Case Presentation: A 55-year-old man with no known past medical history presented with left facial droop, left hemiplegia, and dysarthria for over 48 hours. CT of the head showed a right middle cerebral arterial (MCA) ischemic infarct. Patient was not a candidate for thrombolysis or thrombectomy and was treated with dual antiplatelet therapy. During admission, the patient had repeated episodes of orthostatic hypotension refractory to fluids and midodrine. Adrenal insufficiency was ruled out with a cosyntropin stimulation test. The patient was noted to have a difference of 30 mmHg in systolic blood pressure between his upper and lower extremities. Due to concern for bilateral arterial stenosis, whole body CT angiography was obtained. It demonstrated severe stenosis of the great vessels originating from the aortic arch including the right brachiocephalic artery. The imaging confirmed diagnosis of Takayasu arteritis, which was also determined to be the cause of his stroke. Inflammatory markers were negative at that time. Patient was started on monthly infusions of tocilizumab, a monoclonal antibody targeting interleukin-6 receptors. Repeat imaging showed no progression of disease.
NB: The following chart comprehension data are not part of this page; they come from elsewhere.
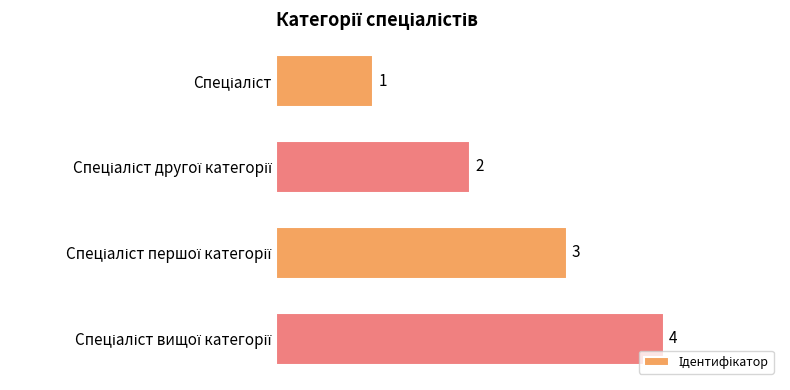

What is the maximum value shown in the chart?

4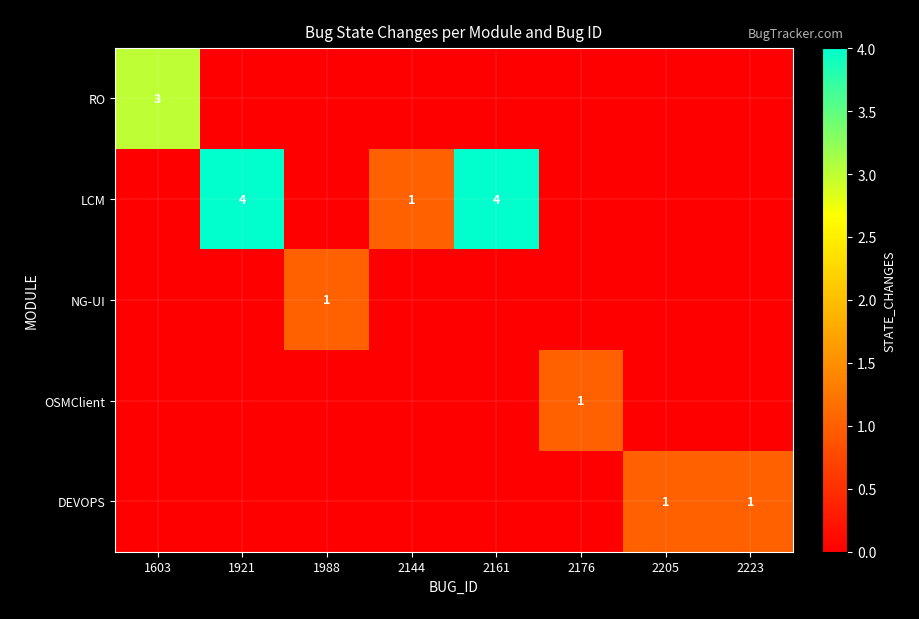

Which series has the largest range (max minus min)?

LCM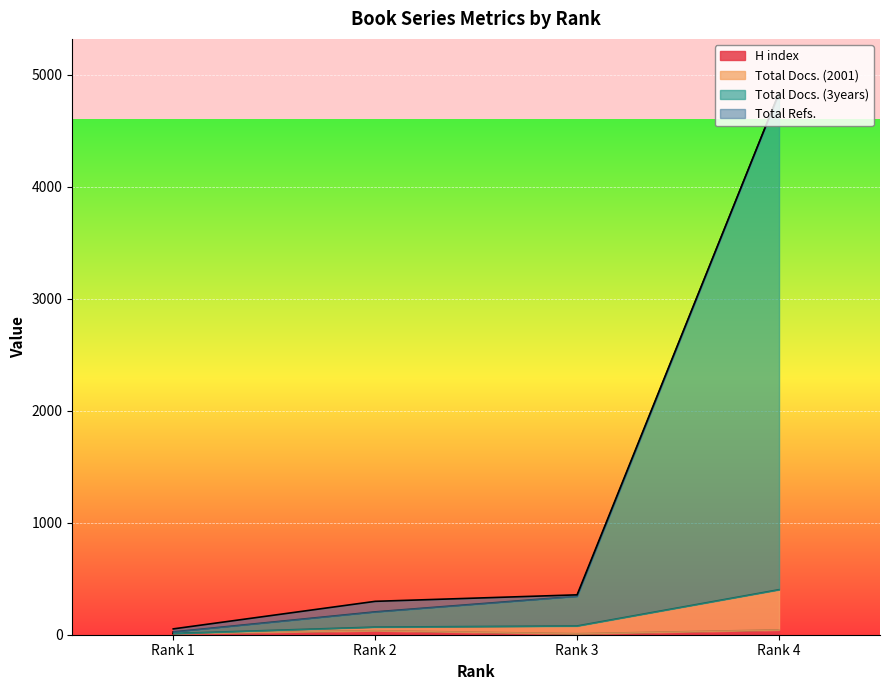

Does the chart display data point markers on the line(s)?

No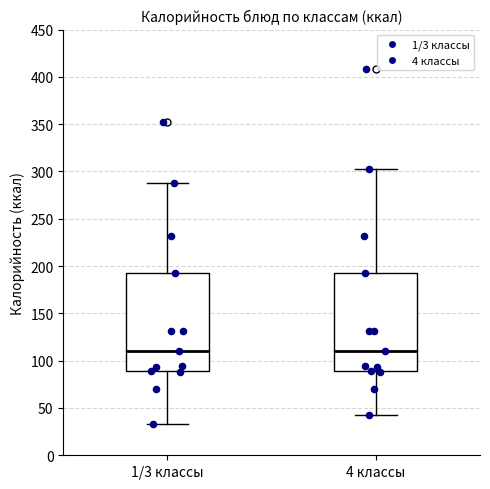

Where is the upper edge of the box for 4 классы on the y-axis? The values are not printed on the chart, so give them approximately, as read against the axis.

190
Discussion: Takayasu arteritis (TA) is a form of granulomatous large-vessel vasculitis affecting the aorta and its large branches (1). The disease typically manifests in young women; its mechanism and cause are unknown to this day (3). Important clinical findings are ischemic symptoms of affected organs secondary to arterial stenosis, thrombus formation, and, in rare cases, dissection or ruptured aneurysms (3,4). Our patient’s age and gender are atypical for TA. Additionally, stroke as initial presentation of vasculitis is not common. Studies show a prevalence of stroke in only 6-13% in TA patients. In around half of these cases, a stroke led to initial diagnosis of TA (2,3). The MCA was the most frequently involved artery (3). Interestingly, studies report the absence of systemic inflammatory markers in TA patients presenting with stroke, as seen in this patient (2). The clinical presentation of TA is diverse, and thus a high index of suspicion is needed to avoid misdiagnosis (1). Atypically in this case, there was no asymmetric blood pressure between the upper extremities. Instead blood pressure was disconcordant at the brachial and femoral sites. Blood pressure should be measured in all limbs when there is suspicion for TA. Exam findings suggesting vascular disease in patients with minimal risk factors should raise suspicion for vasculitis, and blood pressure should be measured in all limbs when evaluating for TA.
Conclusions: TA has a highly variable presentation and may initially manifest as stroke. The diagnosis should be considered in patients with apparent vascular disease, especially those with minimal vascular risk factors. Differential blood pressure readings between the upper and lower extremities may provide an important clue to a vascular abnormality.